#### [YOUR ASSIGNMENT]
The required lines are those that contain "Модификации"; pull them out of the data and copy them.

#### [DATA FOR ANALYSIS]
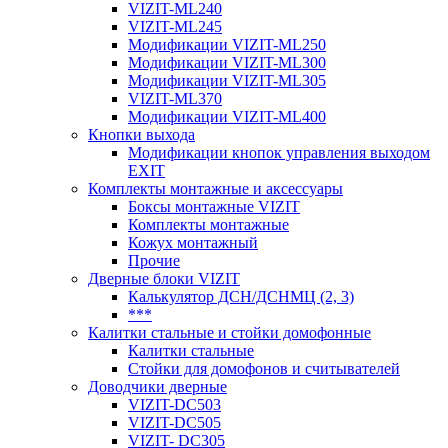
VIZIT-ML240
VIZIT-ML245
Модификации VIZIT-ML250
Модификации VIZIT-ML300
Модификации VIZIT-ML305
VIZIT-ML370
Модификации VIZIT-ML400
Кнопки выхода
Модификации кнопок управления выходом
EXIT
Комплекты монтажные и аксессуары
Боксы монтажные VIZIT
Комплекты монтажные
Кожух монтажный
Прочие
Дверные блоки VIZIT
Калькулятор ДСН/ДСНМЦ (2, 3)
***
Калитки стальные и стойки домофонные
Калитки стальные
Стойки для домофонов и считывателей
Доводчики дверные
VIZIT-DC503
VIZIT-DC505
VIZIT- DC305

#### [ANSWER SPACE]
Модификации VIZIT-ML250
Модификации VIZIT-ML300
Модификации VIZIT-ML305
Модификации VIZIT-ML400
Модификации кнопок управления выходом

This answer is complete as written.